Salmond is egotistical and wants in the history books IMO, we had independence 300 yrs ago, didn't turn out well, do we never learn!


----------



## Val (Jan 28, 2012)

What a class thread, there is 2 things I seriously hate about England, they don't do square sausage or plain bread,other than that's it's spot on 

As for the hatred of teams, it's a rivalry nothing more, most scots do not want the England national team to do well in the same mould most Rangers or Celtic fans will not wish well on the opposite team.


----------



## Mungoscorner (Jan 28, 2012)

I don't hate another human being and never have,well maybe Maggie.
What i do hate is ignorance and stereotyping.


----------



## Adi2Dassler (Jan 28, 2012)

I'll not go on a rant about independence on this, I promise!

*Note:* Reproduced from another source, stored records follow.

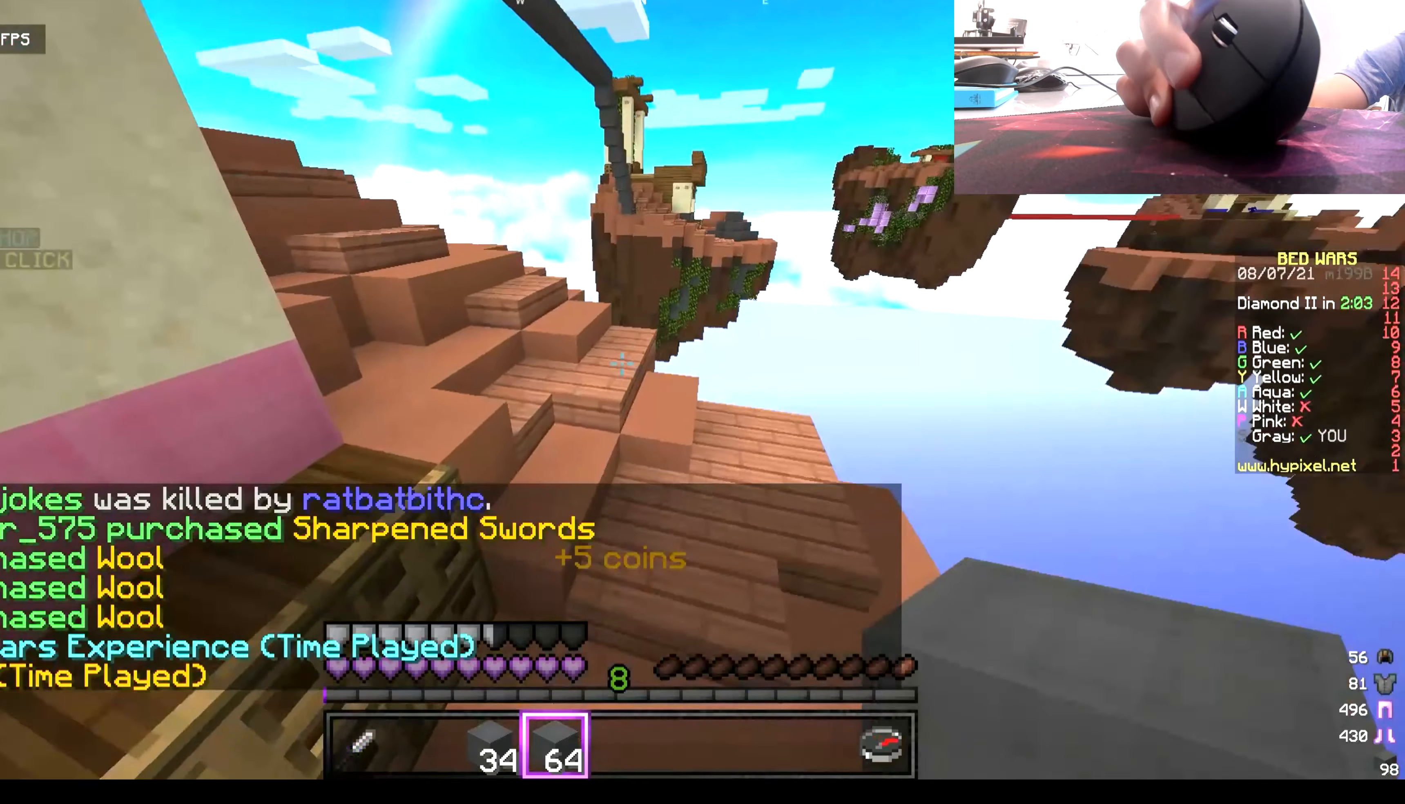
{"keys": ["w"], "mouse": [], "events": []}
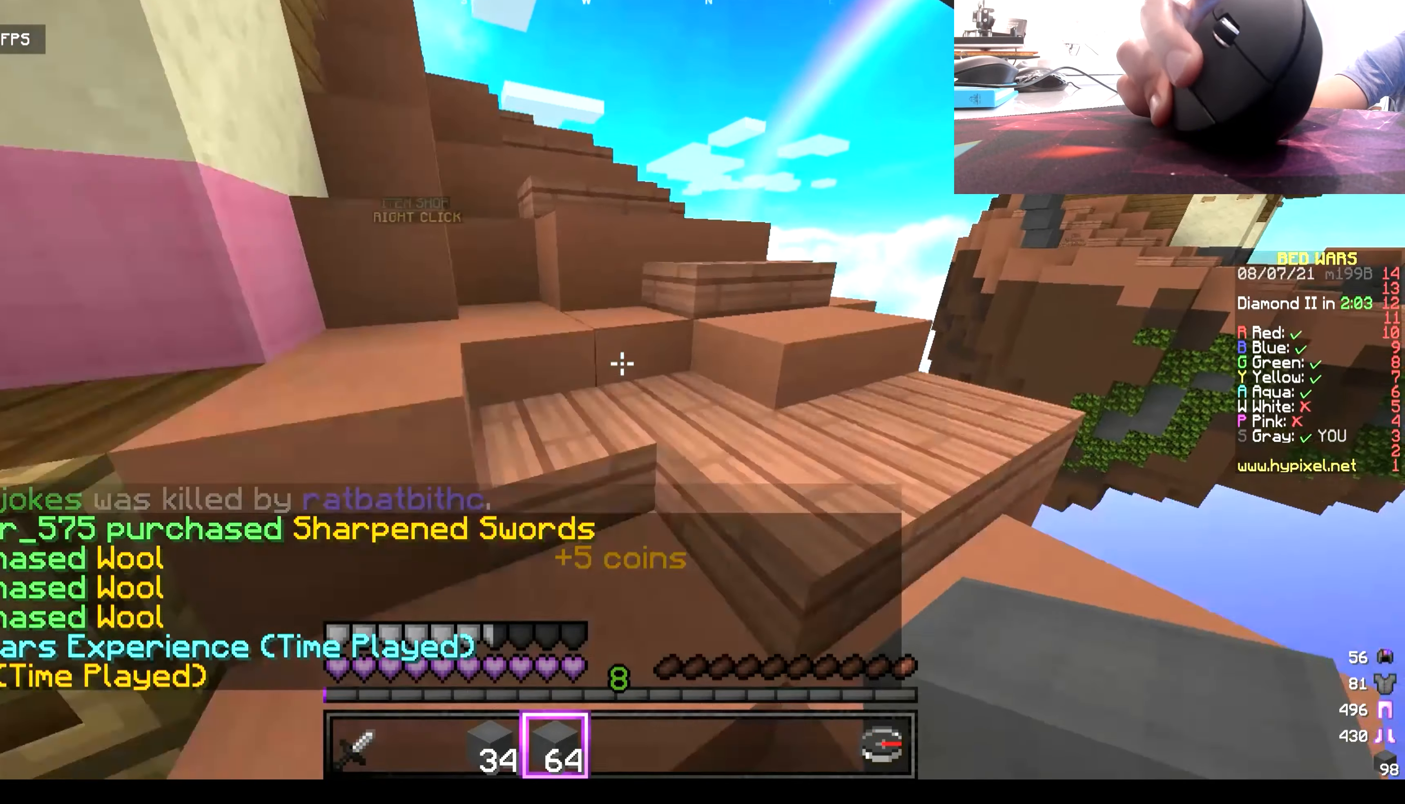
{"keys": ["w"], "mouse": [], "events": []}
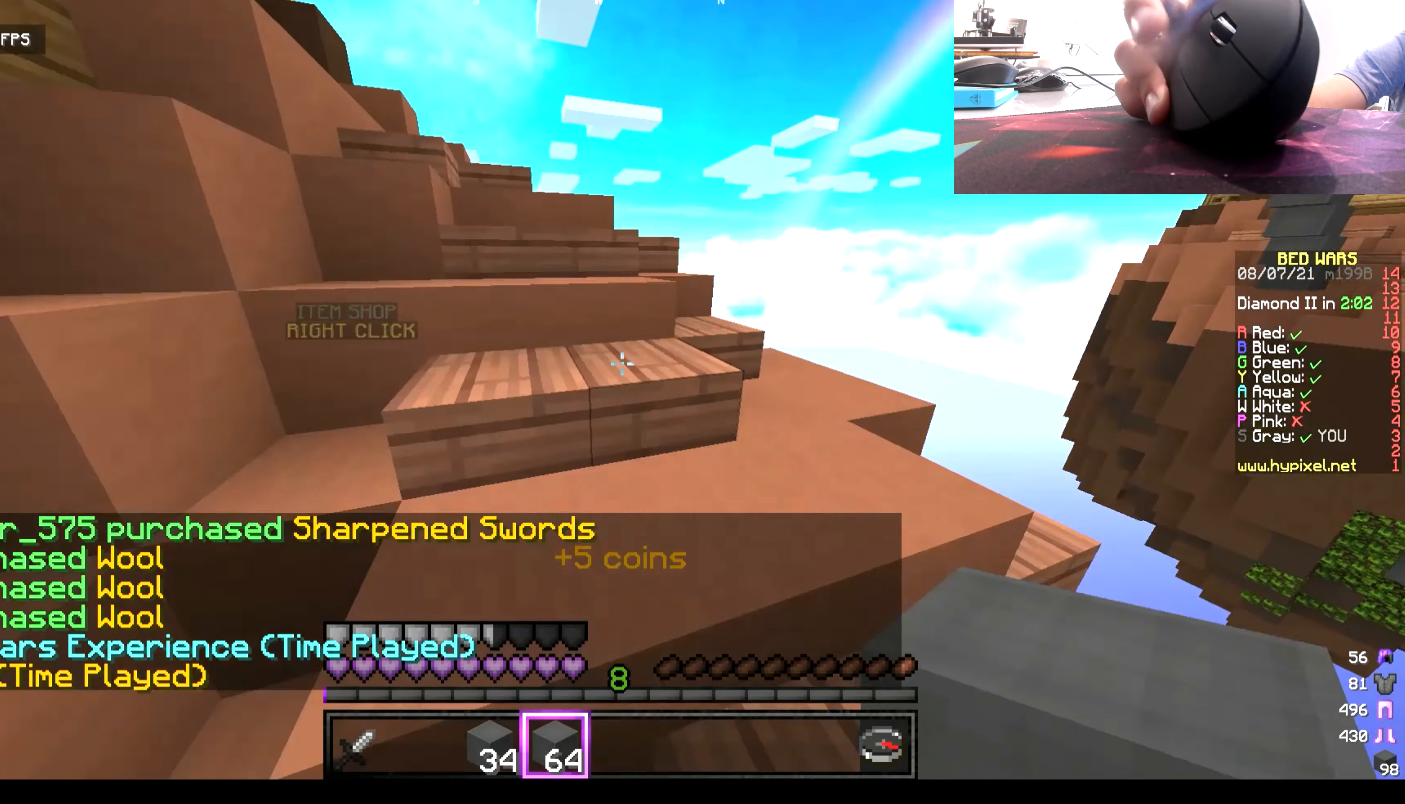
{"keys": [], "mouse": [], "events": [[467, "w", "up"]]}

I don't hate the English as a nation, my dad and sister are from Newton Heath.I have a healthy dislike of some people who by co-incidence are English, but the same can be said about some Scottish people I know.The entire Match of The Day panel for example.


----------



## Dodger (Jan 28, 2012)

I voted Aye.:smirk:


----------



## JustOne (Jan 28, 2012)

Dodger said:



			I voted Aye.:smirk:
		
Click to expand...

Ha! I was going to say it was a good question because all the English haters are sitting there biting their tongues that they can't post what they REALLY feel because it's embarrassing to say on an open forum that you carry a prejudice.................... and then up steps Dodger


----------



## FairwayDodger (Jan 28, 2012)

It's "No" for me. 

I do always support whoever England are playing at sport but that's just rivalry and probably affected more by the biased commentary.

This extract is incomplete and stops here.